The special regulation of Section 25 UStG no longer applies to non-EU tour operators.
There will be no objection if the special regulation for travel services of non-EU tour operators is still applied until 31.12.2021.
The general VAT regulations are to be applied to each individual service.
For third-country operators, there is a risk of mandatory domestic registration.
Affected companies should comprehensively review their business structure in the context of the new regulation.
Taxation of travel services according to Section 25 UStG
Special regulations apply to the taxation of travel services according to Section 25 UStG. Travel companies are to be taxed only where they are established. This avoids them having to register in every EU country where they provide services.
According to Section 25 UStG, all services rendered as part of a trip (including transport, catering and accommodation) are considered as a single other service of the tour operator and are subject to taxation at the place where the tour operator operates its business. All entrepreneurs who provide a travel service are considered tour operators, regardless of whether this is the sole purpose of the enterprise. If the other service is performed by a permanent establishment of the tour operator, the place of the permanent establishment is deemed to be the place of performance.
This bundling of services serves to simplify matters, as the taxation of the individual elements of the service often results in different places of taxation and tax rates. The uniform travel service is then subject to margin taxation, i.e. VAT is assessed on the difference between the net purchase price and the net sales price of the travel.
Special regulation for companies based in a third country not applicable
With the decision of the BMF (BMF, Schr. v. 29.1.2021, III C 2 - S 7419/19/10002 :004) not to apply Section 25 UStG to travel services provided by companies whose registered office is in a third country and who do not have a fixed establishment in the Community territory as of 1 January 2021 or, due to the extended non-objection rule, as of 1 January 2022 at the latest, the general VAT regulations apply to each individual service. This regulation is to be applied in all open cases; however, no objection will be raised if third-country traders still apply the special regulation of Section 25 UStG to travel services carried out until 31 December 2020. This non-objection regulation was extended by a further BMF letter (BMF, Schr. v. 29.3.2021 - III C 2 - S 7419/19/10002 :004) by one year until 31 December 2021.

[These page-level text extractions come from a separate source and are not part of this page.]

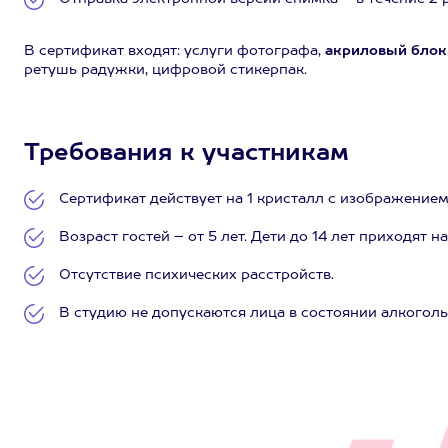
В сертификат входят: услуги фотографа,
акриловый блок 1
ретушь радужки, цифровой стикерпак.
Требования к участникам
Сертификат действует на 1 кристалл с изображением
Возраст гостей – от 5 лет. Дети до 14 лет приходят 
Отсутствие психических расстройств.
В студию не допускаются лица в состоянии алкоголь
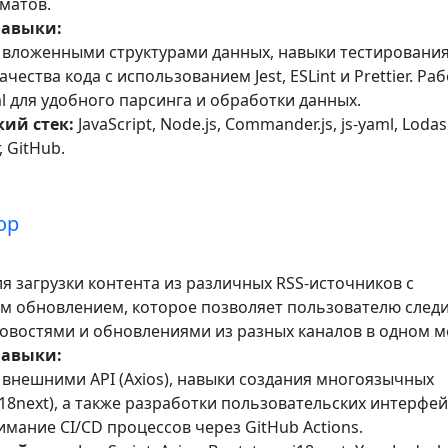
матов.
навыки:
 вложенными структурами данных, навыки тестирования
ества кода с использованием Jest, ESLint и Prettier. Раб
ml для удобного парсинга и обработки данных.
ий стек:
JavaScript, Node.js, Commander.js, js-yaml, Lodash
r, GitHub.
ор
я загрузки контента из различных RSS-источников с
м обновлением, которое позволяет пользователю следи
овостями и обновлениями из разных каналов в одном м
навыки:
 внешними API (Axios), навыки создания многоязычных
18next), а также разработки пользовательских интерфей
имание CI/CD процессов через GitHub Actions.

What does this mean for businesses?
Third-country entrepreneurs face the risk of having to register domestically for VAT purposes when providing travel services with a domestic connection. In addition, it should be noted that different standards for determining the place of taxation may apply to the individual services and that different tax rates may also apply. Insofar as the service is taxable and subject to VAT in Germany and no reverse charge procedure is applicable, the entrepreneur from the third country must register for VAT in Germany and issue invoices with German VAT to business customers.
This innovation has been the subject of some heated debate. The amended view of the tax authorities is not reflected in the legal regulation on the taxation of travel services, because the national regulation of Section 25 UStG does not contain any provision according to which the special regulation would only be applicable to tour operators in the EU Community territory.
However, the adaptation of the regulation also offers entrepreneurial end customers an advantage in that they can deduct German input tax from input travel services from third countries purchased in this respect. Especially in the B2B sector, VAT can become a cost factor, because margin taxation does not allow input VAT to be deducted for the purchased travel services. Purchasing travel services from third-country tour operators could therefore be advantageous for business customers from an economic point of view.
Need for action for companies
In all cases, every participant within the trade chain should fundamentally review its business structure in light of the new regulation. In particular, any plans to set up permanent establishments within the EU's scope of application should be reconsidered.